Dr.AbeNikIanEdL said:
No, he said that the terms are
used synonymously [by many sources]. As
@vanhees71 pointed out, this is probably not a good idea in the first place. Obviously, in the special cases where particles with identical properties can approximately be distinguished one has to be particularly careful with one’s nomenclatur.
I have always given the definition: Two particles are called indistinguishable or identical if they have the same INTRINSIC properties. Intrinsic are all properties that are defined for a particle at rest, i.e., with vanishing momentum. So you have spin and various charge-like (electric charge, color, flavor) quantum numbers.
Of course you can always dinstinguish such particles by their momentum or position and their polarization/spin-##z## component. For fermions the ##N##-particle Hilbert space is spanned by the totally antisymmetrized product states ("Slater determinants").
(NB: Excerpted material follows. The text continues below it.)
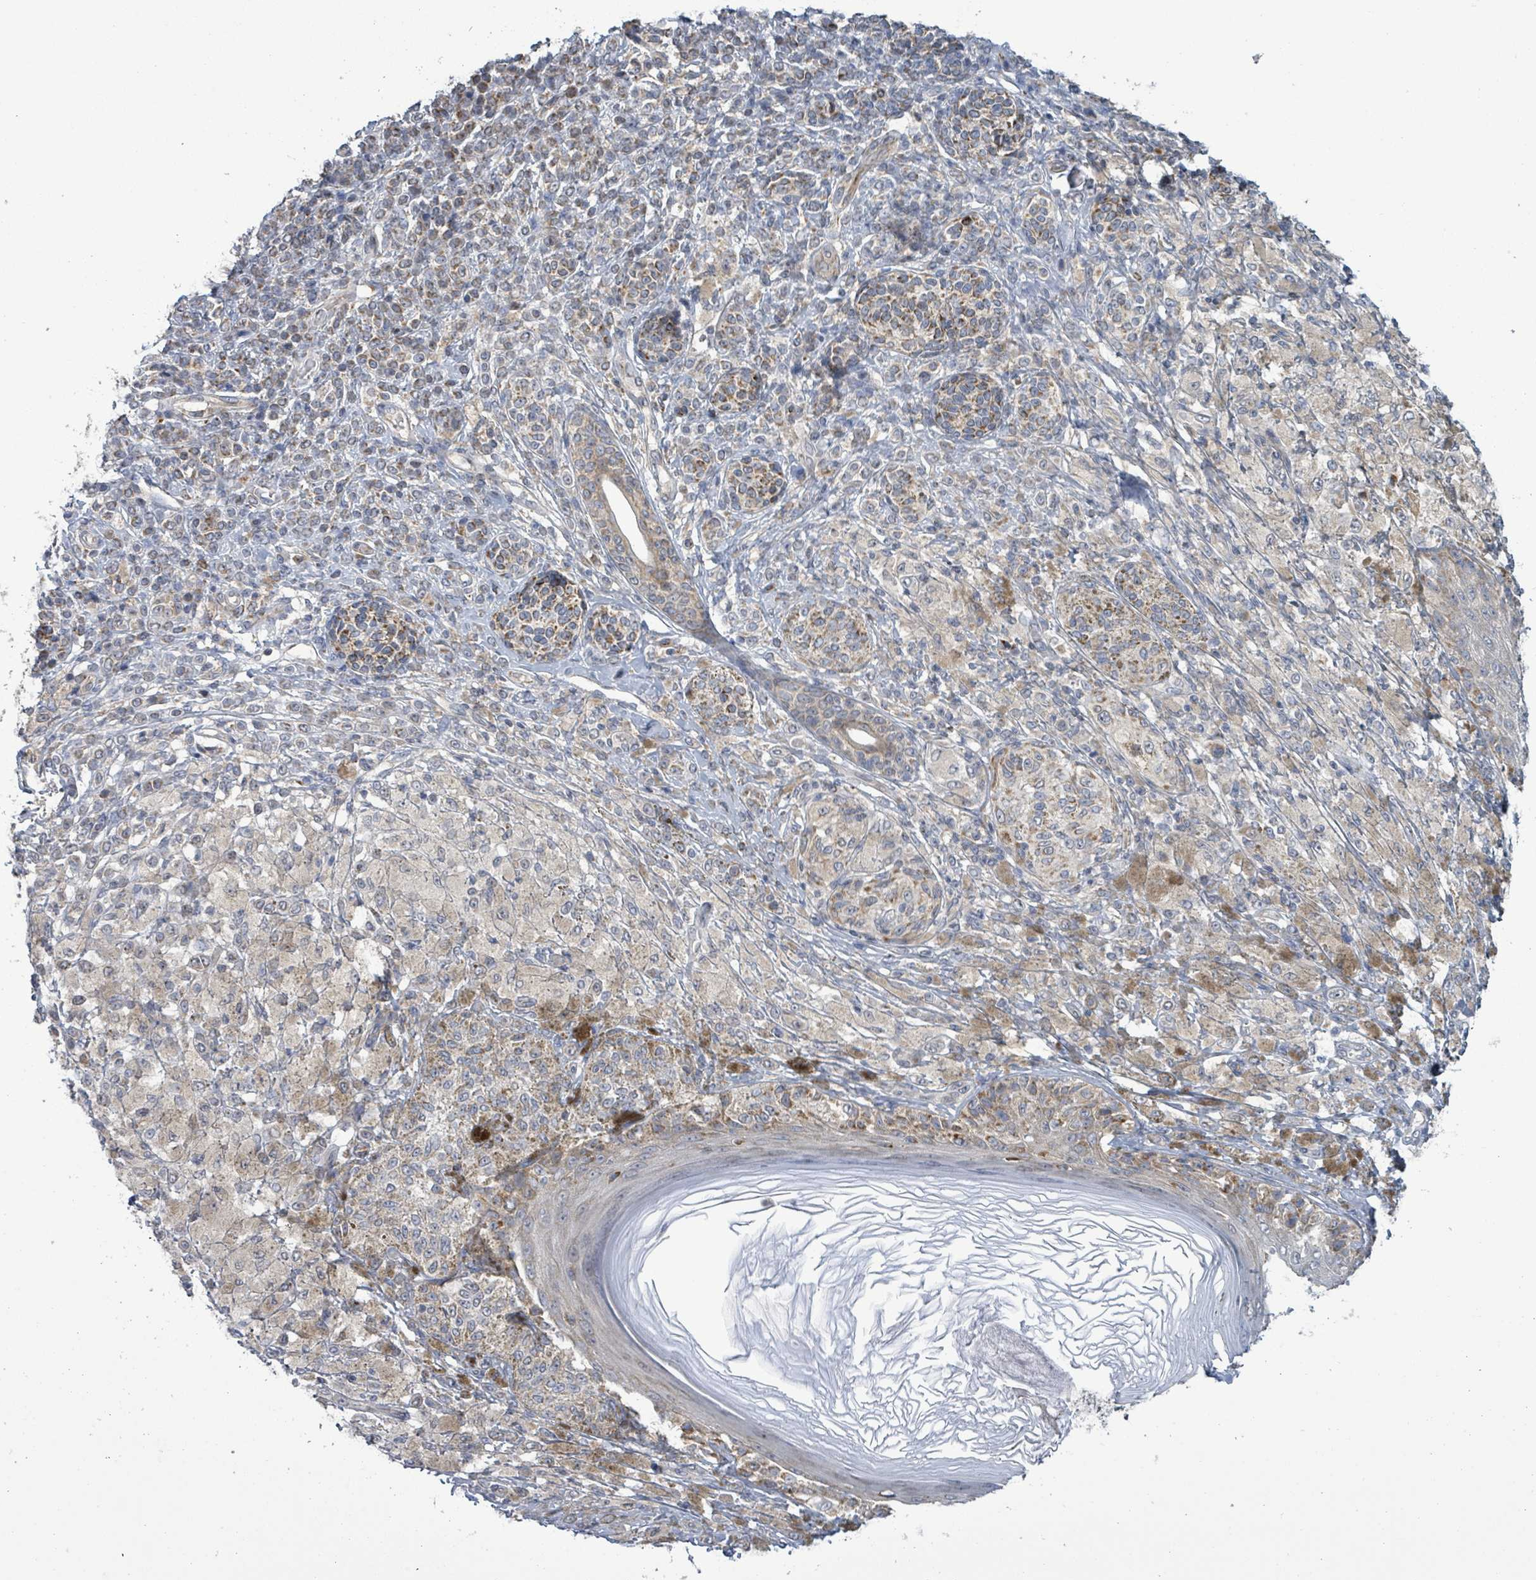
{"staining": {"intensity": "moderate", "quantity": "25%-75%", "location": "cytoplasmic/membranous"}, "tissue": "melanoma", "cell_type": "Tumor cells", "image_type": "cancer", "snomed": [{"axis": "morphology", "description": "Malignant melanoma, NOS"}, {"axis": "topography", "description": "Skin"}], "caption": "The immunohistochemical stain highlights moderate cytoplasmic/membranous staining in tumor cells of melanoma tissue. The staining was performed using DAB (3,3'-diaminobenzidine), with brown indicating positive protein expression. Nuclei are stained blue with hematoxylin.", "gene": "COQ10B", "patient": {"sex": "male", "age": 42}}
In the above mentioned example of two electron, each trapped at different locations, you have a wave function like
$$\Psi(t,\vec{x}_1,\sigma_1;\vec{x}_2,\sigma_2)=\frac{1}{\sqrt{2}} [\psi_1(t,\vec{x}_1,\sigma_1) \psi_2(t,\vec{x}_2,\sigma_2) - \psi_2(t,\vec{x}_1,\sigma_1) \psi_1(t,\vec{x}_2,\sigma_2)].$$
If the single-particle wave functions have negligible spatial overlap you can distinguish the electrons by their position.